As environment minister, I set up the Committee Examining Radiation Risks of Internal Emitters to examine the large amount of evidence that releasing radioactivity may be more dangerous than previously thought. In the 20 years since the Chernobyl disaster, hundreds of studies have shown increased rates of many cancers and diseases, both near Chernobyl and beyond. Within months of the accident, leukaemia in infants increased sharply in several European countries and even in the US. The nuclear industry's favourite explanation for this is that leukaemia is caused by population mixing. But it would seem that perhaps radioactivity could be a more plausible explanation.
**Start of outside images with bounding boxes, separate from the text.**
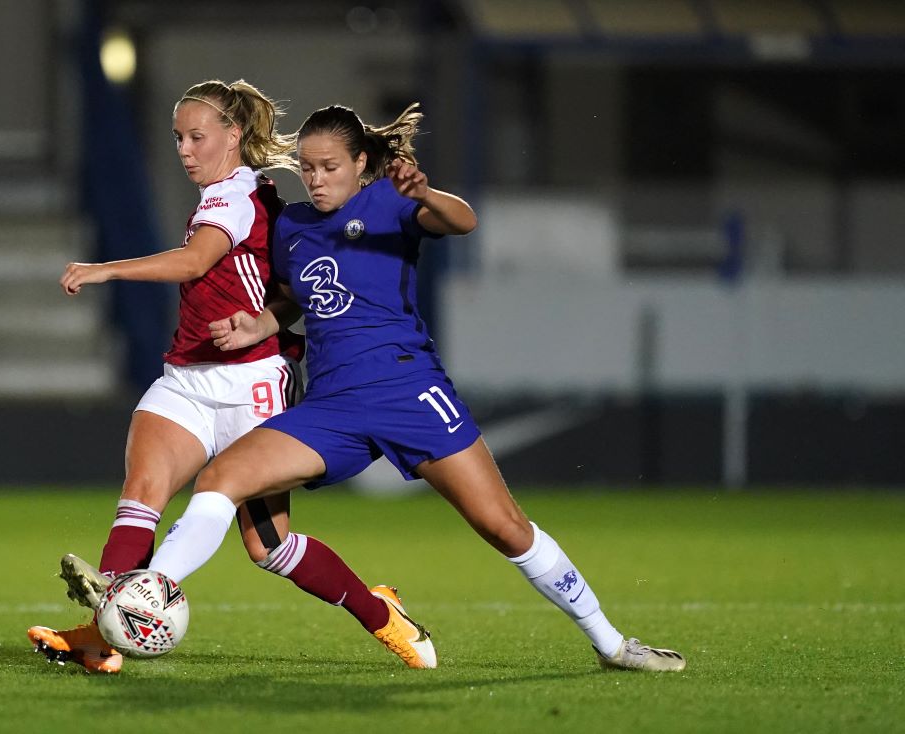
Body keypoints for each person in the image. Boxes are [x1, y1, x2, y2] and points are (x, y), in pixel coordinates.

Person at [117, 102, 686, 672]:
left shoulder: (389, 201)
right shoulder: (291, 226)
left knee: (503, 526)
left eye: (331, 168)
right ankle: (149, 590)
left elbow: (463, 221)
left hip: (408, 394)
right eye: (308, 168)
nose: (317, 180)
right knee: (221, 478)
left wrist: (425, 193)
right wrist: (262, 323)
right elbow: (292, 296)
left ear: (361, 162)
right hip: (332, 407)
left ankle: (613, 644)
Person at [28, 81, 435, 674]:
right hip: (187, 378)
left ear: (234, 136)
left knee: (269, 547)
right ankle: (103, 635)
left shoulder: (238, 196)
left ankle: (381, 614)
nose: (185, 150)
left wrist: (104, 270)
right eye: (178, 138)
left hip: (252, 384)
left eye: (197, 136)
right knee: (142, 491)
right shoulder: (235, 195)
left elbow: (195, 262)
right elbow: (278, 286)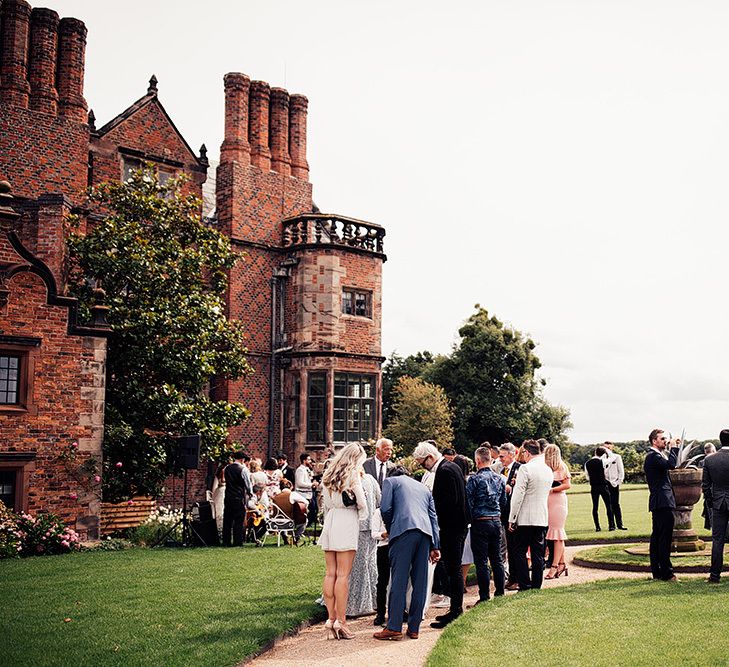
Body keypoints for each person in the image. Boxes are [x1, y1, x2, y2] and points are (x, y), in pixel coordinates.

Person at [373, 471, 440, 641]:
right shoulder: (424, 488)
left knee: (399, 580)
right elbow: (433, 517)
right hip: (425, 534)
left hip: (403, 532)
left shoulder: (390, 481)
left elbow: (386, 509)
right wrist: (435, 545)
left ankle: (394, 627)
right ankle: (414, 628)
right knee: (420, 582)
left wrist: (391, 527)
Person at [412, 441, 468, 628]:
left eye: (422, 463)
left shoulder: (444, 470)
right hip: (457, 525)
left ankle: (456, 610)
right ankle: (455, 608)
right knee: (453, 568)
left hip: (451, 527)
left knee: (453, 569)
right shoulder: (451, 467)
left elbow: (447, 502)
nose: (422, 467)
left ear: (429, 457)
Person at [319, 443, 368, 640]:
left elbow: (326, 505)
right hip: (346, 521)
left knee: (330, 573)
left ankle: (331, 619)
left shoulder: (328, 474)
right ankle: (342, 621)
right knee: (343, 576)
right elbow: (362, 503)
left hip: (331, 520)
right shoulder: (353, 474)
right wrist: (362, 515)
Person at [508, 439, 553, 591]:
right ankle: (536, 585)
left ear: (527, 452)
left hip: (525, 518)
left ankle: (525, 584)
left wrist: (512, 518)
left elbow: (517, 496)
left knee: (519, 551)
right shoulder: (548, 469)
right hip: (541, 516)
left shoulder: (525, 469)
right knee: (538, 553)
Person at [465, 446, 506, 603]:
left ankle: (484, 596)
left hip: (480, 522)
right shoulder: (499, 479)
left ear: (477, 460)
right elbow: (503, 501)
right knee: (496, 558)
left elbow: (469, 503)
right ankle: (500, 592)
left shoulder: (474, 479)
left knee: (481, 560)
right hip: (496, 520)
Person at [644, 428, 680, 582]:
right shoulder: (653, 457)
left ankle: (657, 572)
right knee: (664, 538)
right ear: (654, 441)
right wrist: (674, 448)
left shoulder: (655, 456)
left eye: (666, 438)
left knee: (658, 538)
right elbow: (672, 465)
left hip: (659, 501)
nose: (665, 441)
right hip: (663, 501)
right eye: (663, 438)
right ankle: (667, 573)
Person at [347, 468, 381, 616]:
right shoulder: (371, 479)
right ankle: (374, 600)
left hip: (358, 525)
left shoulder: (354, 480)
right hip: (370, 525)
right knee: (370, 563)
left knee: (359, 564)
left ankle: (358, 604)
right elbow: (379, 500)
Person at [702, 429, 729, 583]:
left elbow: (705, 486)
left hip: (718, 503)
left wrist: (712, 502)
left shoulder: (710, 460)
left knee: (717, 540)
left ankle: (714, 576)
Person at [543, 444, 571, 579]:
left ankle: (554, 567)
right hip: (547, 501)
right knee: (554, 533)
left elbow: (568, 485)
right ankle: (561, 563)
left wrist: (553, 489)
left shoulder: (562, 466)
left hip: (558, 501)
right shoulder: (544, 467)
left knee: (557, 533)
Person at [499, 443, 521, 590]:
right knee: (508, 547)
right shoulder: (502, 470)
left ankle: (517, 578)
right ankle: (512, 577)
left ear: (512, 454)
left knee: (515, 547)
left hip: (514, 514)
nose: (500, 459)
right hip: (504, 513)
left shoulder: (519, 468)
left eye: (502, 456)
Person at [222, 450, 253, 547]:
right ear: (242, 459)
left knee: (227, 520)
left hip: (228, 496)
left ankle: (226, 541)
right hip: (238, 496)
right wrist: (250, 493)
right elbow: (248, 483)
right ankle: (237, 541)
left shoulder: (227, 468)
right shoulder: (243, 469)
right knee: (238, 520)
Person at [584, 446, 615, 531]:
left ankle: (597, 527)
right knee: (608, 506)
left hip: (593, 487)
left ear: (595, 452)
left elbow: (587, 477)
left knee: (595, 507)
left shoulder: (587, 463)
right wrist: (607, 450)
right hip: (603, 486)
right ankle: (611, 526)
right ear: (603, 454)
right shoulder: (602, 461)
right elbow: (613, 458)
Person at [603, 442, 627, 530]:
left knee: (616, 504)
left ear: (611, 448)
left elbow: (621, 470)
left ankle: (620, 525)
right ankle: (611, 525)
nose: (606, 450)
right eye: (605, 448)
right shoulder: (602, 459)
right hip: (605, 483)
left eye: (608, 448)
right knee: (608, 505)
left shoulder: (617, 457)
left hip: (614, 483)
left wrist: (618, 482)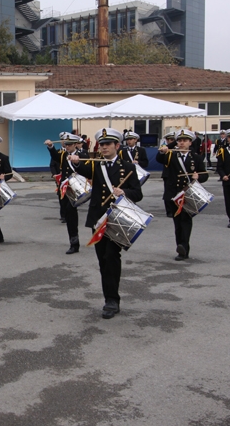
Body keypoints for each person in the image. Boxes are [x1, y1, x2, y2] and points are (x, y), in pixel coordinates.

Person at [69, 128, 143, 319]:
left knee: (111, 257)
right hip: (98, 219)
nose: (103, 147)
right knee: (103, 260)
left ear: (117, 146)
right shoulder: (95, 165)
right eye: (101, 144)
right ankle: (109, 296)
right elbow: (80, 167)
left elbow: (138, 194)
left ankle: (112, 300)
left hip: (117, 220)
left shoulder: (128, 167)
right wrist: (74, 159)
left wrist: (124, 192)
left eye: (107, 144)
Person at [156, 129, 209, 261]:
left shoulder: (195, 158)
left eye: (184, 141)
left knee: (186, 221)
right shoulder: (170, 155)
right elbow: (159, 157)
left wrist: (198, 177)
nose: (181, 143)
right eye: (179, 141)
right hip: (174, 194)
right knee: (177, 223)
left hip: (188, 194)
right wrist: (166, 147)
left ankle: (184, 248)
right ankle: (180, 245)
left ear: (190, 143)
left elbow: (205, 174)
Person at [45, 132, 89, 254]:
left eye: (70, 144)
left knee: (73, 214)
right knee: (70, 216)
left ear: (75, 144)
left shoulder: (83, 154)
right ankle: (74, 242)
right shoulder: (63, 154)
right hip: (66, 188)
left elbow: (88, 169)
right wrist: (50, 147)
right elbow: (54, 156)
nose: (67, 147)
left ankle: (76, 243)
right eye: (66, 144)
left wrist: (77, 162)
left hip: (79, 187)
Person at [161, 131, 176, 217]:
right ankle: (169, 210)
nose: (171, 141)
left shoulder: (178, 148)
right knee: (168, 193)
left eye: (173, 140)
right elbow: (160, 157)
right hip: (168, 173)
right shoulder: (164, 148)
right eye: (170, 140)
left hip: (177, 173)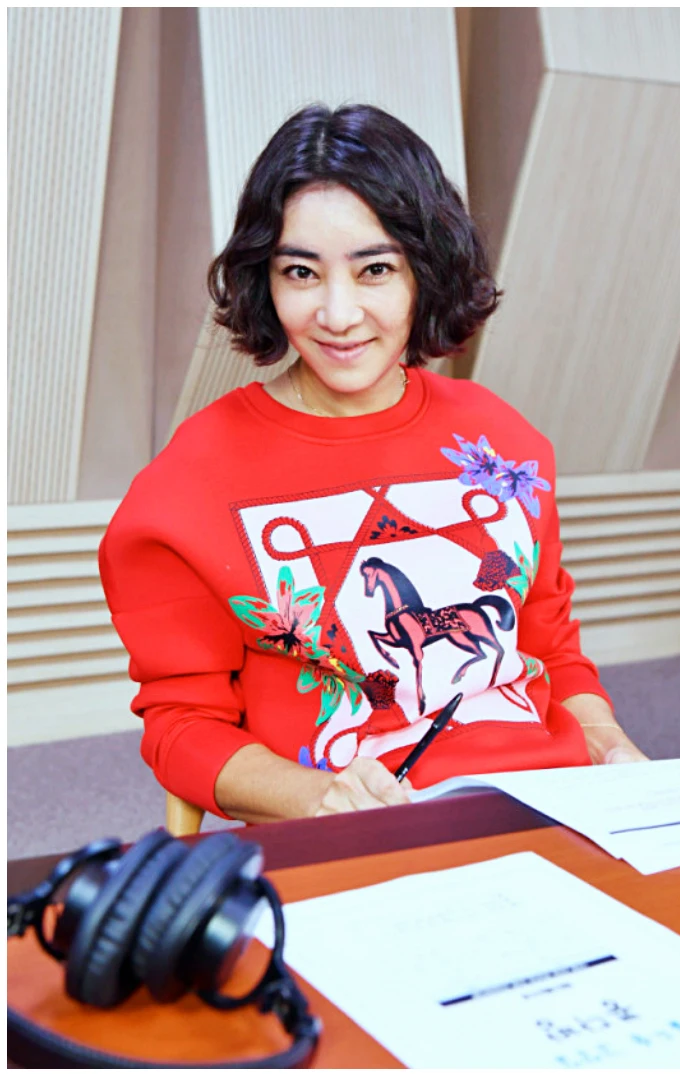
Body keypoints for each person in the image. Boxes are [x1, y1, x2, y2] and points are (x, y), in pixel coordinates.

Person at [99, 103, 647, 825]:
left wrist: (609, 747)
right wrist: (318, 798)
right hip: (356, 835)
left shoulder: (501, 442)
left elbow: (549, 647)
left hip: (547, 808)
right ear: (266, 279)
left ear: (425, 272)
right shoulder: (188, 485)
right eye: (301, 272)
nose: (338, 314)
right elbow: (183, 729)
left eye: (375, 270)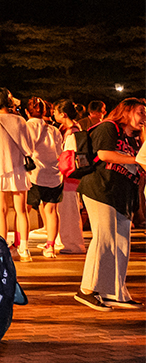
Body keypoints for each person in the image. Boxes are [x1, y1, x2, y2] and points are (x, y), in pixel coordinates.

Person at [71, 98, 143, 311]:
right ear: (126, 111)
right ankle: (86, 290)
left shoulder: (135, 139)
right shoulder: (109, 127)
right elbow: (103, 154)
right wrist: (135, 160)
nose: (144, 117)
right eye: (141, 112)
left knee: (121, 243)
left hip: (122, 194)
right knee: (104, 238)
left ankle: (115, 292)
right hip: (100, 188)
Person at [0, 89, 35, 258]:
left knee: (1, 210)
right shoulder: (20, 120)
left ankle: (2, 249)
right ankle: (24, 248)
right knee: (21, 210)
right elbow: (29, 148)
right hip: (19, 169)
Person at [23, 97, 65, 258]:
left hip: (34, 174)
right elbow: (59, 151)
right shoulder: (53, 130)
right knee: (52, 210)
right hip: (54, 174)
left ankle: (21, 243)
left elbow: (25, 149)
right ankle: (50, 246)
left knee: (24, 210)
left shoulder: (26, 127)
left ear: (27, 112)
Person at [50, 100, 91, 255]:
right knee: (67, 210)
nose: (53, 114)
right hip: (69, 177)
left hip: (68, 176)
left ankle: (74, 244)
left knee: (69, 212)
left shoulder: (71, 132)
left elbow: (67, 155)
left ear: (63, 114)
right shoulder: (71, 128)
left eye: (55, 111)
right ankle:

In Britain, the increased incidence of cancer and childhood leukaemia has been associated with discharges from the Sellafield nuclear power plant in Cumbria, and a 2004 report for Welsh television indicated that cancer data from Wales may have been manipulated to cover this up. Meanwhile, the government's Committee on Medical Aspects of Radiation in the Environment has denied any link between Sellafield and the persistent childhood leukaemia cluster in nearby Seascale.

If these diseases have been caused by radioactivity in the environment, it follows that the risks of some kinds of exposure have hitherto been hugely underestimated.

Britain needs nuclear like a hole in the head.